# Excerpt:
Facing Phobias

A visual exploration of irrational fear

Fears can protect people, shape their identities, and determine their limits, but they can also be debilitating. In contrast to rational fear, which is a defensive response to a potentially harmful stimulus, phobias are irrational fears. Phobias develop from a variety of factors such as learning and conditioning, genetic predispositions, social pressures, or traumatic experiences.

For this series I produced digital images that both portray and evoke irrational fears, inviting the viewer to not only witness phobias, but also to get a sense of what it is like to experience them. The collection of images depicts a variety of phobias, ranging from those that are commonly recognized (acrophobia, the fear of heights) to ones that are lesser known (chaetophobia, the fear of hair). Each image emulates a specific phobia. The work attempts to blur the line between rational and irrational fears, and asks the viewer to examine their own anxieties and discomforts while perhaps understanding the irrational phobias of others.

# Try it:
Reproduce everything in the text on phobias from "For this series" down to "phobias of others.".

# Record set:
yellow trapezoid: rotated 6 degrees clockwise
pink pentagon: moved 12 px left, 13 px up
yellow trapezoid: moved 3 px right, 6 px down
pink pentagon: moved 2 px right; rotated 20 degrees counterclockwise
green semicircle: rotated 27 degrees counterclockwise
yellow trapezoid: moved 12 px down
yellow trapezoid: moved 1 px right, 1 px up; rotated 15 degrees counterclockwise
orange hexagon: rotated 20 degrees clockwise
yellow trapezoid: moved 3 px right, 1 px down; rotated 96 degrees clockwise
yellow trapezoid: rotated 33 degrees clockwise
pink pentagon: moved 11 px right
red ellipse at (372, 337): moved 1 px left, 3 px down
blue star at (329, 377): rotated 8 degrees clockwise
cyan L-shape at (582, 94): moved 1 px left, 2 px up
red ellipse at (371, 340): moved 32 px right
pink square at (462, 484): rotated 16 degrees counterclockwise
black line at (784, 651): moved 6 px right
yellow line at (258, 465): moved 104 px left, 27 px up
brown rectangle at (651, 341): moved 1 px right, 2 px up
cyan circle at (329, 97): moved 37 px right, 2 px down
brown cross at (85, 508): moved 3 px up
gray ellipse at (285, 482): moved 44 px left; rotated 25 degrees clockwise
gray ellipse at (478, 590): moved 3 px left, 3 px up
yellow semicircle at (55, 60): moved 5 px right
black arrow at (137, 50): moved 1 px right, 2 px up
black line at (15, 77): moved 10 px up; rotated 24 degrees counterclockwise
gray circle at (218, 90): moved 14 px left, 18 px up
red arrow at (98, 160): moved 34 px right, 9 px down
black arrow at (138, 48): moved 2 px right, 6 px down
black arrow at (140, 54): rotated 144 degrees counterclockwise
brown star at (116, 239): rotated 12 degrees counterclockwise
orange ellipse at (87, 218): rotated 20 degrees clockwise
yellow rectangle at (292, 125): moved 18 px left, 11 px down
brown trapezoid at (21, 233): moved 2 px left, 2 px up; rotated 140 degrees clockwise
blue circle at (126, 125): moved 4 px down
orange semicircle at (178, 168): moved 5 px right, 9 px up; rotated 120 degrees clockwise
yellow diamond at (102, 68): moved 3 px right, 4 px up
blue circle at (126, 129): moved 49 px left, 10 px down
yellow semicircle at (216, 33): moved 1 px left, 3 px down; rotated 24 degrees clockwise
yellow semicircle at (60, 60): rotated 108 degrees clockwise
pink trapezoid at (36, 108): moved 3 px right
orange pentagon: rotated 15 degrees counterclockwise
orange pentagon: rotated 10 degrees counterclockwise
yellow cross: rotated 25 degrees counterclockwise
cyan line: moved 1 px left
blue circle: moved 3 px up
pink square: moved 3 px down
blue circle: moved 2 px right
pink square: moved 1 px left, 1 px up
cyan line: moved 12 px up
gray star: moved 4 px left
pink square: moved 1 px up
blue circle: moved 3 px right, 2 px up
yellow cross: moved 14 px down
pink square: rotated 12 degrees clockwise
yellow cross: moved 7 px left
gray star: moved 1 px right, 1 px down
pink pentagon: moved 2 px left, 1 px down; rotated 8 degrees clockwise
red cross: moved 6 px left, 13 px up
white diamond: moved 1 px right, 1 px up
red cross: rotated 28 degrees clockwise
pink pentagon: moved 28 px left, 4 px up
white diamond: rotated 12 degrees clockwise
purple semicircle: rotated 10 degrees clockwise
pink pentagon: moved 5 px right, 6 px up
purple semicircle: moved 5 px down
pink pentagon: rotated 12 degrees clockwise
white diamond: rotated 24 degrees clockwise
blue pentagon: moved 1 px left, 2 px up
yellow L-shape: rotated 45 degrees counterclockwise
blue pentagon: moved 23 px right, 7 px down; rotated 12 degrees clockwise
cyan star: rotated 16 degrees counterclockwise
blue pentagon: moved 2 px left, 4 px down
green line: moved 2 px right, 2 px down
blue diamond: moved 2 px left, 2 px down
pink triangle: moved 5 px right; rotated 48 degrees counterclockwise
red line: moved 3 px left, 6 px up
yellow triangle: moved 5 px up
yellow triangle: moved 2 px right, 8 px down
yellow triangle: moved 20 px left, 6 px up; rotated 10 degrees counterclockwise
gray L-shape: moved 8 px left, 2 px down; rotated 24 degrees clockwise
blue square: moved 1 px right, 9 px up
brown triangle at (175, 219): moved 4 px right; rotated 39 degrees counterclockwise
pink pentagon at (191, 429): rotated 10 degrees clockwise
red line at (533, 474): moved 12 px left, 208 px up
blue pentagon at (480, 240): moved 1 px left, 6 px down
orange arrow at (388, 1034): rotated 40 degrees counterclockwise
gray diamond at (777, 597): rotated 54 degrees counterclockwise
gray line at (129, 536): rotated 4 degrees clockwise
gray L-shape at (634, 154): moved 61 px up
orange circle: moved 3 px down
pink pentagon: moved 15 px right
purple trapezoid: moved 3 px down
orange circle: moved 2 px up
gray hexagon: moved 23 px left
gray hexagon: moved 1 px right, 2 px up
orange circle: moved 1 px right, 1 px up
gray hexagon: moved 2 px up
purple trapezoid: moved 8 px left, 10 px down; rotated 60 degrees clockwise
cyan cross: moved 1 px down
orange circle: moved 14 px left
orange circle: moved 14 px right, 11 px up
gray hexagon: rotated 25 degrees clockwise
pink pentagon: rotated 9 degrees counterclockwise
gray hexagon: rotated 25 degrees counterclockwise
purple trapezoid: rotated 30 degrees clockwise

# Completed task:
For this series I produced digital images that both portray and evoke irrational fears, inviting the viewer to not only witness phobias, but also to get a sense of what it is like to experience them. The collection of images depicts a variety of phobias, ranging from those that are commonly recognized (acrophobia, the fear of heights) to ones that are lesser known (chaetophobia, the fear of hair). Each image emulates a specific phobia. The work attempts to blur the line between rational and irrational fears, and asks the viewer to examine their own anxieties and discomforts while perhaps understanding the irrational phobias of others.